[INFORMATION — start]

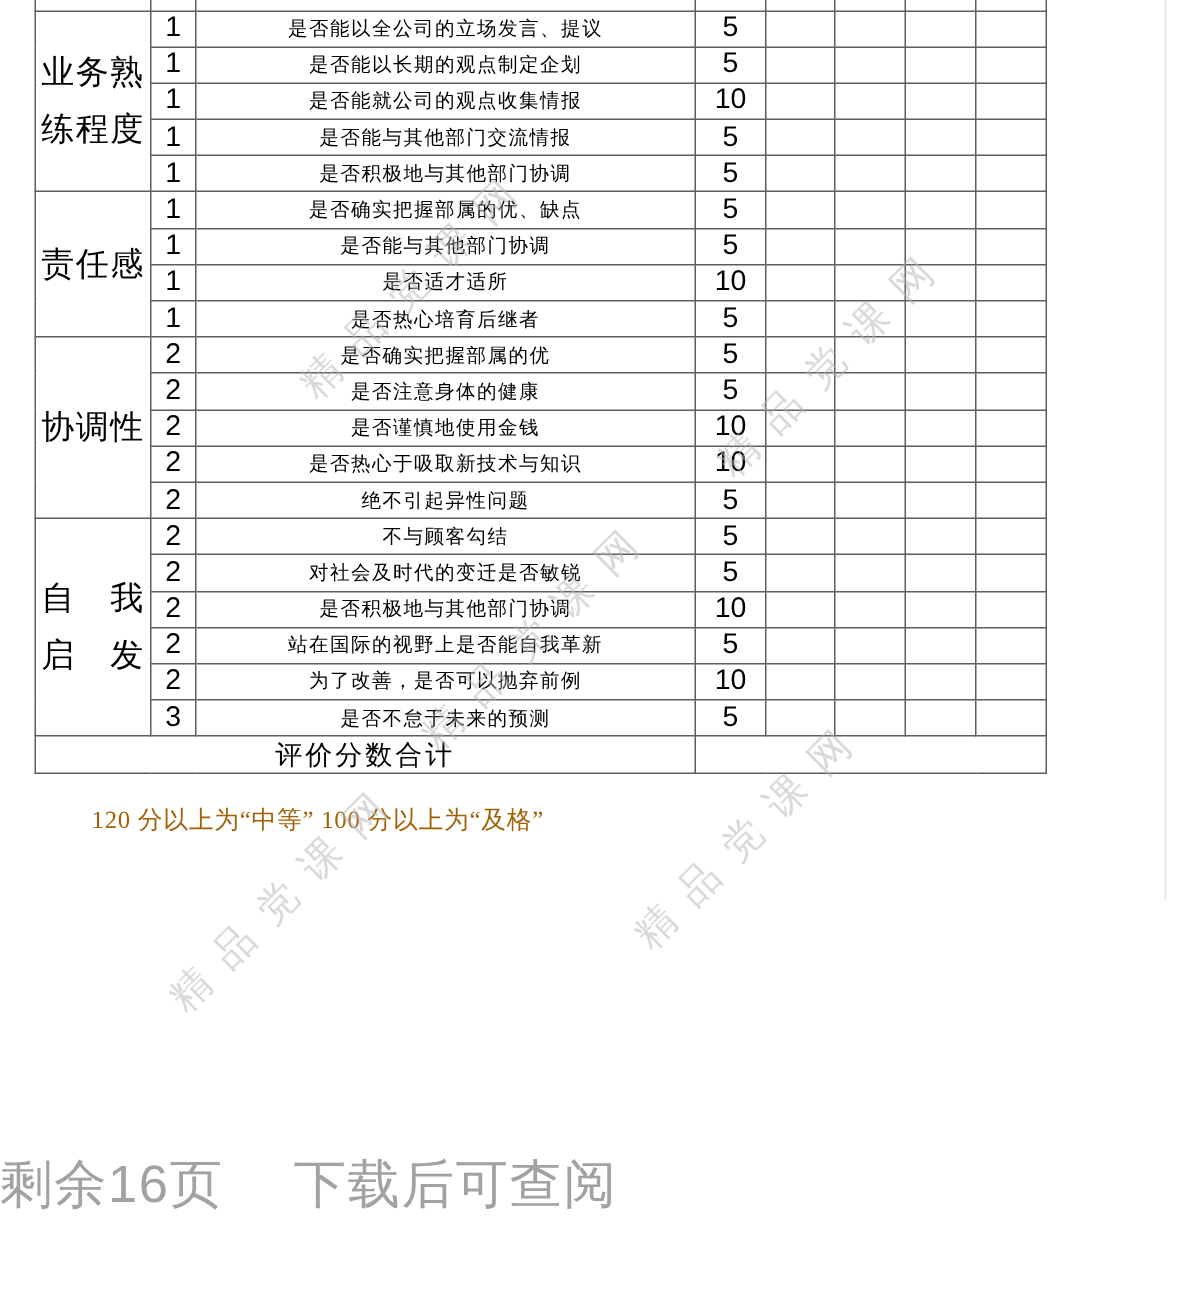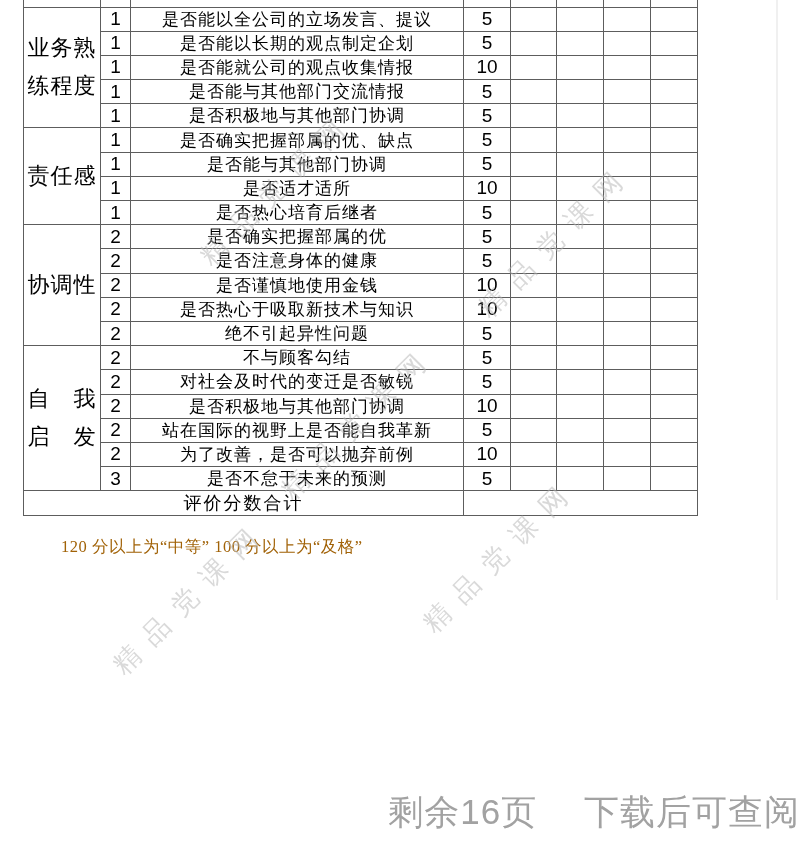"是否能以全公司的立场发言、提议" td.q { font-size: 17px -> 13px }
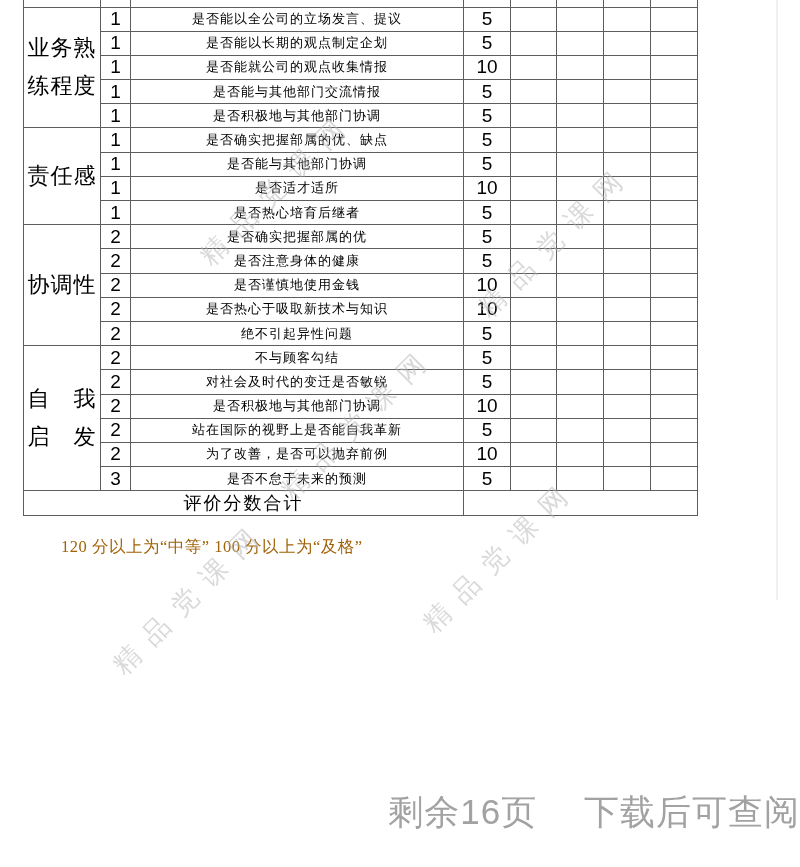"剩余16页 下载后可查阅" .banner { text-align: right -> left; top: 789px -> 766px }
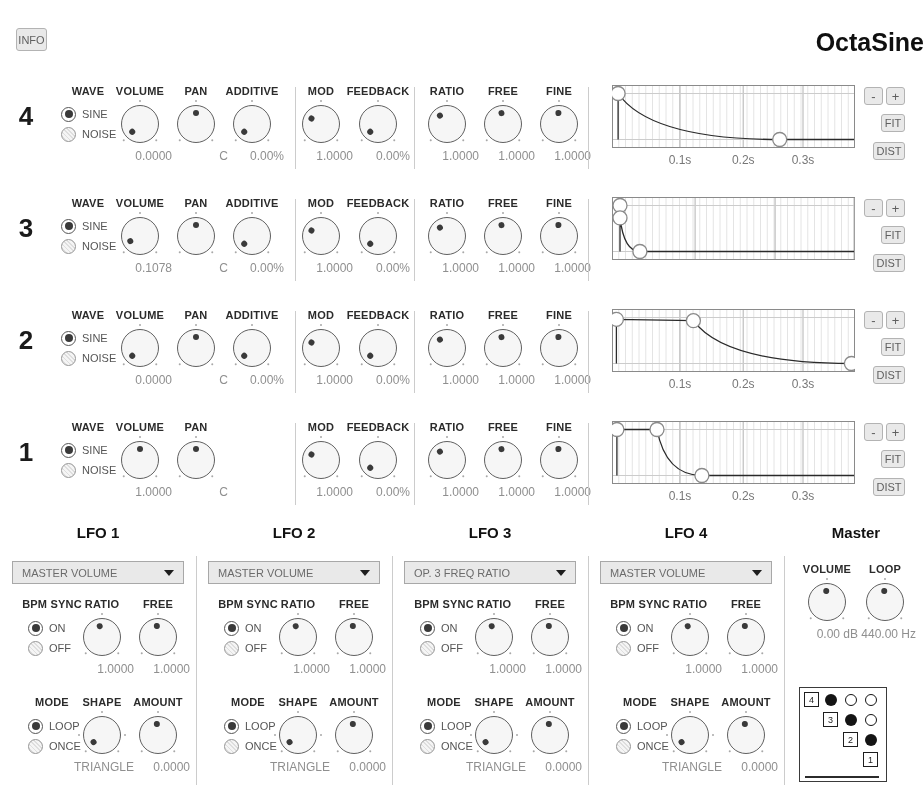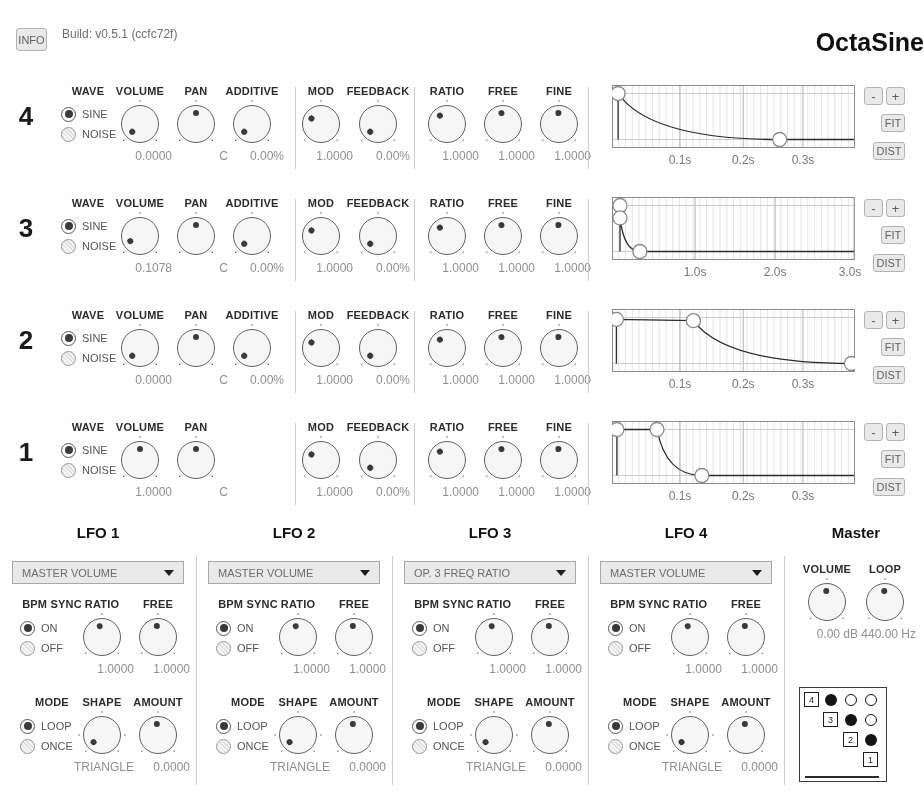"Build: v0.5.1 (ccfc72f)" div { html: <div>Build: v0.5.1 (ccfc72f)</div> -> none }
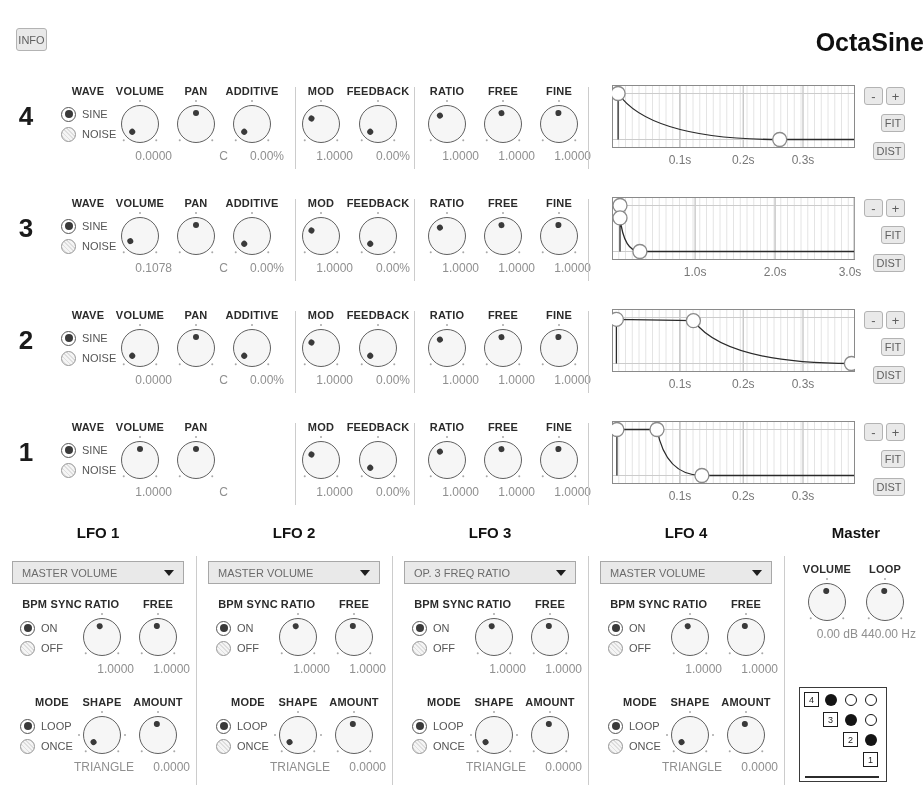"1.0s" div.env-labels { html: <div> <span>1.0s</span> <span>2.0s</span> <span>3.0s</span> </div> -> none }
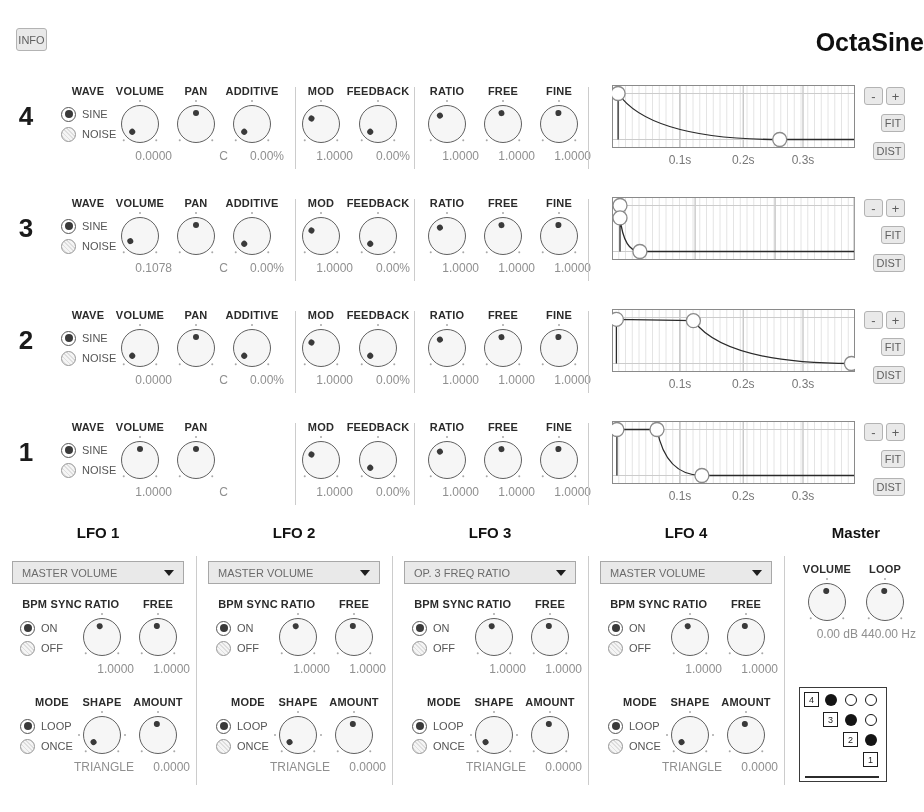"ON" .lgroup .lradios { left: 8px -> 16px }
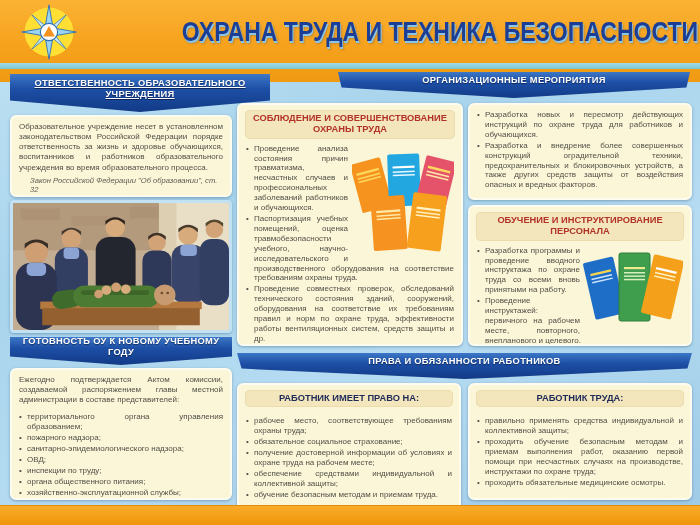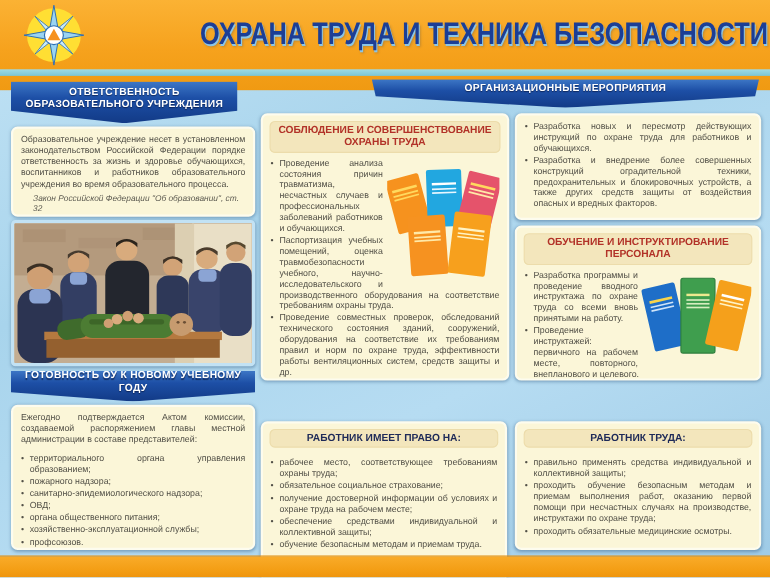"ОТВЕТСТВЕННОСТЬ ОБРАЗОВАТЕЛЬНОГО" .r-left-1 { text-decoration: none -> underline; width: 206px -> 260px }
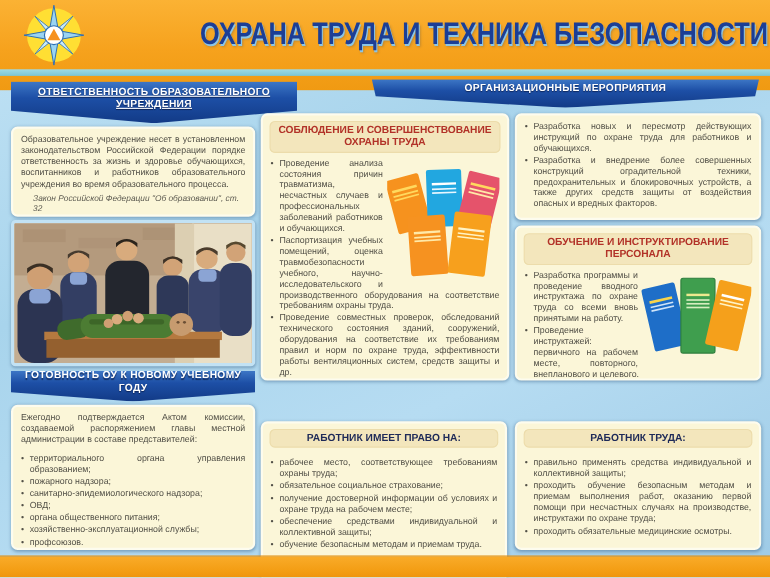"ПРАВА И ОБЯЗАННОСТИ РАБОТНИКОВ" div.ribbon { html: none -> <div>ПРАВА И ОБЯЗАННОСТИ РАБОТНИКОВ</div> }
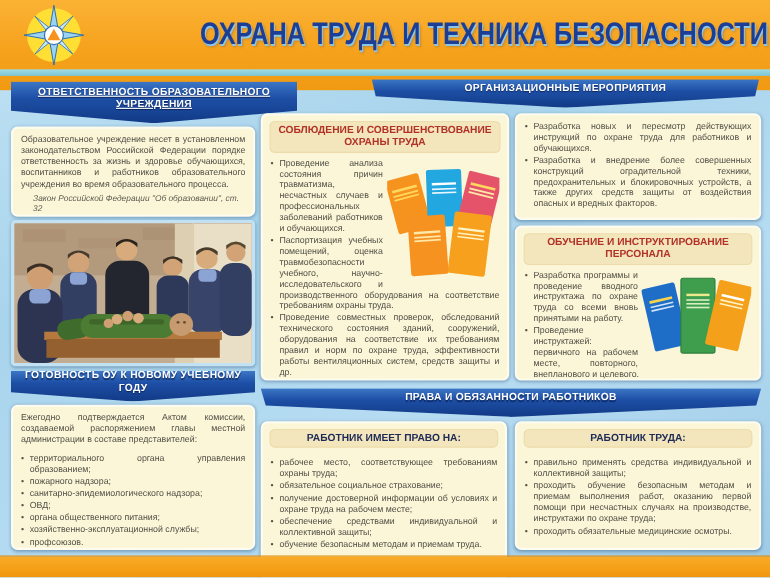"инспекции по труду;" li { html: none -> <li>инспекции по труду;</li> }
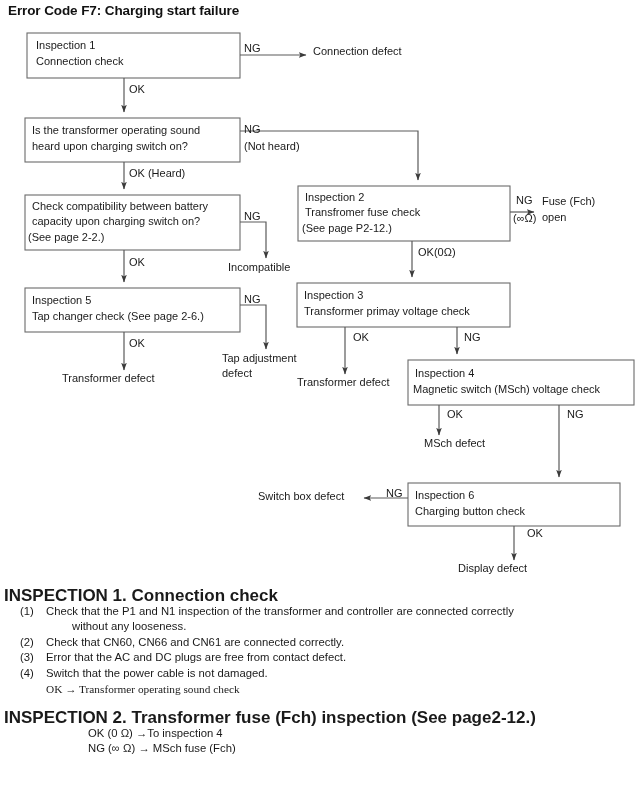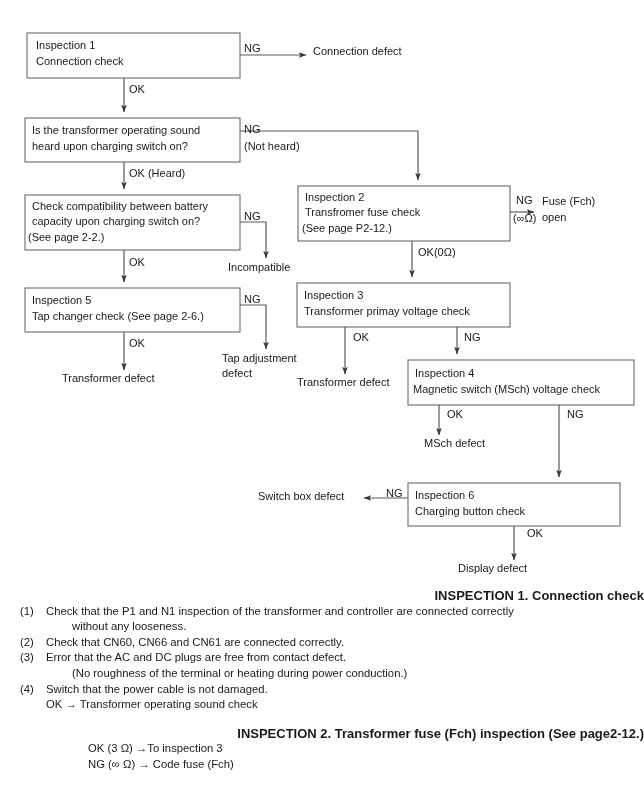"Error Code F7: Charging start" div.title { html: none -> <div>Error Code F7: Charging start failure</div> }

[INFORMATION — finish]

_ASSIGNMENT_
Drop the images, then copy the data exactly.

_REPLY_
"是否能以全公司的立场发言、提议" td.q { font-size: 17px -> 13px }
"剩余16页 下载后可查阅" .banner { text-align: right -> left; top: 789px -> 766px }
"Build: v0.5.1 (ccfc72f)" div { html: <div>Build: v0.5.1 (ccfc72f)</div> -> none }
"1.0s" div.env-labels { html: <div> <span>1.0s</span> <span>2.0s</span> <span>3.0s</span> </div> -> none }
"ON" .lgroup .lradios { left: 8px -> 16px }
"ОТВЕТСТВЕННОСТЬ ОБРАЗОВАТЕЛЬНОГО" .r-left-1 { text-decoration: none -> underline; width: 206px -> 260px }
"ПРАВА И ОБЯЗАННОСТИ РАБОТНИКОВ" div.ribbon { html: none -> <div>ПРАВА И ОБЯЗАННОСТИ РАБОТНИКОВ</div> }
"инспекции по труду;" li { html: none -> <li>инспекции по труду;</li> }
"Error Code F7: Charging start" div.title { html: none -> <div>Error Code F7: Charging start failure</div> }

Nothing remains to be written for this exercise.